WORK ITEM: Only some lines are wanted. Transcribe, exactly, the lines below from the line with "franchise broker." up to and including the line with "Recently Booked House".

PROVIDED INFORMATION:
══════════

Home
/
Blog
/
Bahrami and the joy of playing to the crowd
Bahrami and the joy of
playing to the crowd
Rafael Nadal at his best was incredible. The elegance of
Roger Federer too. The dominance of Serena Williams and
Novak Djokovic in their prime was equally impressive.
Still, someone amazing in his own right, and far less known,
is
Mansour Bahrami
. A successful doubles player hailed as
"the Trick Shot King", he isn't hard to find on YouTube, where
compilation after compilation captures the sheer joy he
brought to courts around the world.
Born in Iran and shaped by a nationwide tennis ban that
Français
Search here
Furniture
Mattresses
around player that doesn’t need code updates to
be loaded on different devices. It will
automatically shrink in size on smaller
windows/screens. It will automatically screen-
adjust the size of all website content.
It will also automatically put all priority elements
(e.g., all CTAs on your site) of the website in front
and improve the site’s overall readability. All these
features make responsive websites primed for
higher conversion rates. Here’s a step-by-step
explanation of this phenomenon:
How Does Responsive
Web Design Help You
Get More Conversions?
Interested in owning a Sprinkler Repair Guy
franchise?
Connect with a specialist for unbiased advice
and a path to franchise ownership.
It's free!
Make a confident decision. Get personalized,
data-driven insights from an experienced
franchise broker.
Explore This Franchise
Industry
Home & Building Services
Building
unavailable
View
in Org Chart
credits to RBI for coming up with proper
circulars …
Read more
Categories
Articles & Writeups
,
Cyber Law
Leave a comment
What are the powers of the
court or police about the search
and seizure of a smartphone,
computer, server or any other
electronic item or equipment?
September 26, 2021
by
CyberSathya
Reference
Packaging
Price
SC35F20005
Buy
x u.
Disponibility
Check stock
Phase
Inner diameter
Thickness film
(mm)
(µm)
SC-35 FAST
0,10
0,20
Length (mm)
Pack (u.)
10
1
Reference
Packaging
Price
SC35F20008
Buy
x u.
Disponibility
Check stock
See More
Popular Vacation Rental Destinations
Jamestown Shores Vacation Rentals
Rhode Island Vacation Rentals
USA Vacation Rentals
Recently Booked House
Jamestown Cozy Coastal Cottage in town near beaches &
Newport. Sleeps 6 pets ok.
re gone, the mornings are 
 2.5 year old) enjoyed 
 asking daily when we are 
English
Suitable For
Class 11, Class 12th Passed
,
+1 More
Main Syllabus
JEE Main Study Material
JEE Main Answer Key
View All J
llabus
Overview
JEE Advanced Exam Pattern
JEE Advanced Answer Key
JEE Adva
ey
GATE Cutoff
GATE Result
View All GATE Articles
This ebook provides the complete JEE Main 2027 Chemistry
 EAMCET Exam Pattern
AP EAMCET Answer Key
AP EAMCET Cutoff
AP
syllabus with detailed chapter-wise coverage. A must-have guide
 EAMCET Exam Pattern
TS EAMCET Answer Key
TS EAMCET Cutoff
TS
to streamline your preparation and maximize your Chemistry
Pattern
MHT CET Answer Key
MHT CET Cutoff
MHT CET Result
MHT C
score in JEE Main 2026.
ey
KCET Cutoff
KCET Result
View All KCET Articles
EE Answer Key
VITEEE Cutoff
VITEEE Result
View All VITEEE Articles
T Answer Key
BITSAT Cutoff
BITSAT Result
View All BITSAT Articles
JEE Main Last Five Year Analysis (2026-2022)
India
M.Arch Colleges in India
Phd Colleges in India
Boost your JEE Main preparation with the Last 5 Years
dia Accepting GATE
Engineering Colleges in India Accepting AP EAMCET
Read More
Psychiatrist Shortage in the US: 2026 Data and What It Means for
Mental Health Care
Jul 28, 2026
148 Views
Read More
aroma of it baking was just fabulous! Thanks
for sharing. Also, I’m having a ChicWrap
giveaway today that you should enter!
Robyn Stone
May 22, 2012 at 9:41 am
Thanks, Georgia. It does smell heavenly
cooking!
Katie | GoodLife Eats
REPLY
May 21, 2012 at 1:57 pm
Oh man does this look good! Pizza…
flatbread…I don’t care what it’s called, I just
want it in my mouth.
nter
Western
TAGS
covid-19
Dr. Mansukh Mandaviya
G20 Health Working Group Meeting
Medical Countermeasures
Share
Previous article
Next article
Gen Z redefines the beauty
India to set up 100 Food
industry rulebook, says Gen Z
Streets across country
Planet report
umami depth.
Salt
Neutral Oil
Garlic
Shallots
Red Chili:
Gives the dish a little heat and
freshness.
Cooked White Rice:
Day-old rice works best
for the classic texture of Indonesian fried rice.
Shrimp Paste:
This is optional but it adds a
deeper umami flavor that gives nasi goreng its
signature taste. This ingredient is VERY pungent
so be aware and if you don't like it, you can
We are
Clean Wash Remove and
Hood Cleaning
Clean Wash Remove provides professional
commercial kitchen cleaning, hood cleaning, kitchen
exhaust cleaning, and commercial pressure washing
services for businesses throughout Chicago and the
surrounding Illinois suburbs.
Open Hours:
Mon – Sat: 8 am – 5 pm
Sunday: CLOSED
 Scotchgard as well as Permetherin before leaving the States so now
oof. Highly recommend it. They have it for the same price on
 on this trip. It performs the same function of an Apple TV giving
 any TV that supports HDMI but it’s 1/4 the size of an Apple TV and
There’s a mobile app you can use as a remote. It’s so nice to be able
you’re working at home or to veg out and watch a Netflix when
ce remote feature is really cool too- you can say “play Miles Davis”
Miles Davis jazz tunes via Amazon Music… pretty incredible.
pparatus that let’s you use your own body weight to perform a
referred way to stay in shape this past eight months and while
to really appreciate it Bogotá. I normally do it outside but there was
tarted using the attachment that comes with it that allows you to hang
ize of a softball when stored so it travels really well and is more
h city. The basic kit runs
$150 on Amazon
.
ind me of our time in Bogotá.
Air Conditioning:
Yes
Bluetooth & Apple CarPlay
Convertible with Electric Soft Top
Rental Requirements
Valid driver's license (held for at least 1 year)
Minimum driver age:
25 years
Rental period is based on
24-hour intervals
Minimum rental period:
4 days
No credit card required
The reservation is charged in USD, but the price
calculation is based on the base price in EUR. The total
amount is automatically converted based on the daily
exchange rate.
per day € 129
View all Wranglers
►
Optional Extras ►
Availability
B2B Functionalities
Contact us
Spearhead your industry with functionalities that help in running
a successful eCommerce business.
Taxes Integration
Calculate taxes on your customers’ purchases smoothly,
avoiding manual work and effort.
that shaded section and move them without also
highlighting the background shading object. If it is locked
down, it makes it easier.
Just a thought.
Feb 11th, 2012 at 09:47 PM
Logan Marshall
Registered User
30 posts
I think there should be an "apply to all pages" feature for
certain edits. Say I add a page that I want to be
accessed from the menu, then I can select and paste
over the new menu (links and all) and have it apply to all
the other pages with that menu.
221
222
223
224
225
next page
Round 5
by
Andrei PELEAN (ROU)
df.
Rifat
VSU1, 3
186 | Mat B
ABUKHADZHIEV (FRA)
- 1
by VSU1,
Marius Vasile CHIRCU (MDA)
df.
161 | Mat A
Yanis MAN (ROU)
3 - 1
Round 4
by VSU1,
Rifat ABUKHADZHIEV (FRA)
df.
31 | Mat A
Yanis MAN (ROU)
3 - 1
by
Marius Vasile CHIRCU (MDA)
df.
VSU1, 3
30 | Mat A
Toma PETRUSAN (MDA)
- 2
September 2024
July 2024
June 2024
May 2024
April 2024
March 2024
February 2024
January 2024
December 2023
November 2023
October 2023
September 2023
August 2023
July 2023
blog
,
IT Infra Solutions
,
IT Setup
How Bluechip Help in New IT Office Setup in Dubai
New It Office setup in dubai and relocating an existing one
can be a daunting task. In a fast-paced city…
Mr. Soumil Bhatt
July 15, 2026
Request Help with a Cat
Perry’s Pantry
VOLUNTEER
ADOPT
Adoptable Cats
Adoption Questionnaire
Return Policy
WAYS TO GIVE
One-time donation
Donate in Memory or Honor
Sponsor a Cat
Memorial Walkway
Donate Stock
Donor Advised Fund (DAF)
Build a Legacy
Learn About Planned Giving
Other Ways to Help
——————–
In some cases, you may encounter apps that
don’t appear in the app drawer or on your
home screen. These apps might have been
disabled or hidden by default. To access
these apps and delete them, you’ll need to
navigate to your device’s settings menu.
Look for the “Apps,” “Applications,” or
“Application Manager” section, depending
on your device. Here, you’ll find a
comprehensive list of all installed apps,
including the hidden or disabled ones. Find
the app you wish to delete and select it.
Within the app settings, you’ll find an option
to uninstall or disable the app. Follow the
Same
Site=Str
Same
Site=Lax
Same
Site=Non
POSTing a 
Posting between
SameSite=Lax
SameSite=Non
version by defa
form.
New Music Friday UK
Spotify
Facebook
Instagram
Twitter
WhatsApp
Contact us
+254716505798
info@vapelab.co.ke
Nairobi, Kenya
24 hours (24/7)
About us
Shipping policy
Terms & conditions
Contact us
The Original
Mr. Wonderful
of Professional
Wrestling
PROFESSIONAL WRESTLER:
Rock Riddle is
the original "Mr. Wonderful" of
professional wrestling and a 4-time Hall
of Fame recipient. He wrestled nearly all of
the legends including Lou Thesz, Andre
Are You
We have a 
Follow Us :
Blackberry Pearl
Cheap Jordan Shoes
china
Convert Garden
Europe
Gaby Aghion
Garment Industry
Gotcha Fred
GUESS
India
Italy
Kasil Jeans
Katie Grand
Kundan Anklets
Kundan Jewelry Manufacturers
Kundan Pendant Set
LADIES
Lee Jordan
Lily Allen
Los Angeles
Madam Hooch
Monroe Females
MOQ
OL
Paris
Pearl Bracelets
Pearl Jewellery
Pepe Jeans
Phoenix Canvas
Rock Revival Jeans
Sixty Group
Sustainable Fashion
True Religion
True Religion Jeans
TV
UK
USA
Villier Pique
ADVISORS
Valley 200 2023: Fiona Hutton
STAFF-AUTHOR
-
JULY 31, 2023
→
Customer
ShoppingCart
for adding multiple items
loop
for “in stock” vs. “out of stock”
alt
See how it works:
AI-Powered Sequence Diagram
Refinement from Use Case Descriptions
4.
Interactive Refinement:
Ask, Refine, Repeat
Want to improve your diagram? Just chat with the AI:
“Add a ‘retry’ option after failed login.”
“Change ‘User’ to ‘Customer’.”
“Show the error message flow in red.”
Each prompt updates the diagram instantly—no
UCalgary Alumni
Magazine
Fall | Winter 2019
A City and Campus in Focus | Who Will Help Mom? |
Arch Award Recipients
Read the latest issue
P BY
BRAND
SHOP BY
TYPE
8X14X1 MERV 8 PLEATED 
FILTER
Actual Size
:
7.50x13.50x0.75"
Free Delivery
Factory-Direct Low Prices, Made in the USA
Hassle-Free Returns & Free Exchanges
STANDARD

══════════

EXPECTED OUTPUT:
franchise broker.
Explore This Franchise
Industry
Home & Building Services
Building
unavailable
View
in Org Chart
credits to RBI for coming up with proper
circulars …
Read more
Categories
Articles & Writeups
,
Cyber Law
Leave a comment
What are the powers of the
court or police about the search
and seizure of a smartphone,
computer, server or any other
electronic item or equipment?
September 26, 2021
by
CyberSathya
Reference
Packaging
Price
SC35F20005
Buy
x u.
Disponibility
Check stock
Phase
Inner diameter
Thickness film
(mm)
(µm)
SC-35 FAST
0,10
0,20
Length (mm)
Pack (u.)
10
1
Reference
Packaging
Price
SC35F20008
Buy
x u.
Disponibility
Check stock
See More
Popular Vacation Rental Destinations
Jamestown Shores Vacation Rentals
Rhode Island Vacation Rentals
USA Vacation Rentals
Recently Booked House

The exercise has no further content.